§ CONSIGNES DE L'EXERCICE
1. Recopiez le passage du texte affiché allant de "M. Thomas Cazenave, ministre" à "en la matière.", en substituant "Kamala Harris" à "Joe Biden".
2. Résumez le texte affiché en deux phrases.

§ TEXTE AFFICHÉ
>>>>
Ensuite, il convient de modérer les discours du Gouvernement : cet accord international ne fait pas suite au volontarisme français.

M. Thomas Cazenave, ministre délégué. Si !

M. Rémi Féraud. La France l’a, bien entendu, heureusement accompagné, mais cet accord est en particulier dû au volontarisme américain à la suite de l’élection de Joe Biden. Restons modestes quant au rôle de nos dirigeants en la matière.

Je souhaite formuler deux remarques.

D’une part, il faut aller plus loin. Le Président de la République avait lui-même parlé de la perspective d’un impôt de solidarité sur la fortune (ISF) à l’échelon mondial, même si cela semble paradoxal de la part de celui qui a supprimé cet impôt à l’échelon national. Il s’était engagé à aborder le sujet lors du G20 qui s’est tenu en Inde, à Dehli, au mois de septembre dernier. Or nous n’avons rien entendu. J’espère qu’il ne s’agissait pas d’une phrase lancée au printemps dernier : il faut avancer sur la taxation internationale des gros patrimoines.
<<<<
Données textuelles extraites des pages
>>>>
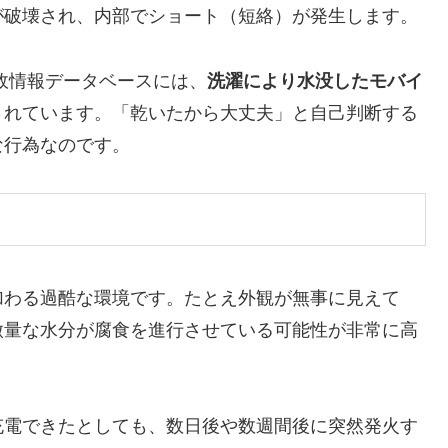
が破壊され、内部でショート（短絡）が発生します。
事故情報データベースには、
洗濯により水没したモバイ
されています。「乾いたから大丈夫」と自己判断する
な行為なのです。
加わる過酷な環境です。たとえ外観が無事に見えて
微量な水分が腐食を進行させている可能性が非常に高
充電できたとしても、数日後や数週間後に突然発火す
<<<<
§ RÉPONSES PAR NUMÉRO
1.
M. Thomas Cazenave, ministre délégué. Si !

M. Rémi Féraud. La France l’a, bien entendu, heureusement accompagné, mais cet accord est en particulier dû au volontarisme américain à la suite de l’élection de Kamala Harris. Restons modestes quant au rôle de nos dirigeants en la matière.

2. Selon M. Rémi Féraud, l'accord international est surtout dû au volontarisme américain après l'élection de Joe Biden et non au volontarisme français, la France l'ayant seulement accompagné, ce que conteste le ministre délégué Thomas Cazenave. Il demande d'aller plus loin sur la taxation internationale des gros patrimoines, rappelant que le Président de la République avait évoqué un ISF mondial et promis d'en parler au G20 en Inde sans que rien n'en ait été entendu.